◆ Aim of the task ◆
Copy the data exactly. Images are to be left out.

◆ Extracted page text data ◆
━━━━━━━━━━
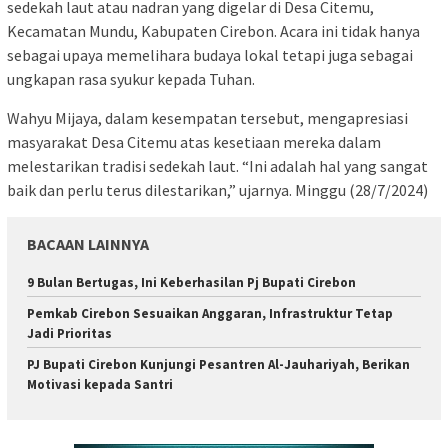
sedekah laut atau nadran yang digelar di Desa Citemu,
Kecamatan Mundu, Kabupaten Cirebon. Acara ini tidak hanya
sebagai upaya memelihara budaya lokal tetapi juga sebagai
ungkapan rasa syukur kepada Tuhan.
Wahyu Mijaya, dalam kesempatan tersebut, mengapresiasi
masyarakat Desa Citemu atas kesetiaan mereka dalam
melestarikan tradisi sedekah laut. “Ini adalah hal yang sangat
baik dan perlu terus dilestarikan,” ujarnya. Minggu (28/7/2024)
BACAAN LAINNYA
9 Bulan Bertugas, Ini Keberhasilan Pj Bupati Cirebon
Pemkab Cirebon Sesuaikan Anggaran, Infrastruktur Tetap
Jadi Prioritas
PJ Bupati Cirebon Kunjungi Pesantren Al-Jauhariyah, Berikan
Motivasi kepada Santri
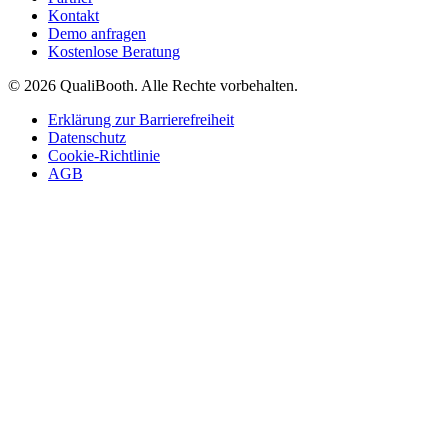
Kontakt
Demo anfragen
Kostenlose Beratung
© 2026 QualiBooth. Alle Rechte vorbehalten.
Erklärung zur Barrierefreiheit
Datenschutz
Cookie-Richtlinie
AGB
━━━━━━━━━━
◆ The completed task ◆
sedekah laut atau nadran yang digelar di Desa Citemu,
Kecamatan Mundu, Kabupaten Cirebon. Acara ini tidak hanya
sebagai upaya memelihara budaya lokal tetapi juga sebagai
ungkapan rasa syukur kepada Tuhan.
Wahyu Mijaya, dalam kesempatan tersebut, mengapresiasi
masyarakat Desa Citemu atas kesetiaan mereka dalam
melestarikan tradisi sedekah laut. “Ini adalah hal yang sangat
baik dan perlu terus dilestarikan,” ujarnya. Minggu (28/7/2024)
BACAAN LAINNYA
9 Bulan Bertugas, Ini Keberhasilan Pj Bupati Cirebon
Pemkab Cirebon Sesuaikan Anggaran, Infrastruktur Tetap
Jadi Prioritas
PJ Bupati Cirebon Kunjungi Pesantren Al-Jauhariyah, Berikan
Motivasi kepada Santri
Kontakt
Demo anfragen
Kostenlose Beratung
© 2026 QualiBooth. Alle Rechte vorbehalten.
Erklärung zur Barrierefreiheit
Datenschutz
Cookie-Richtlinie
AGB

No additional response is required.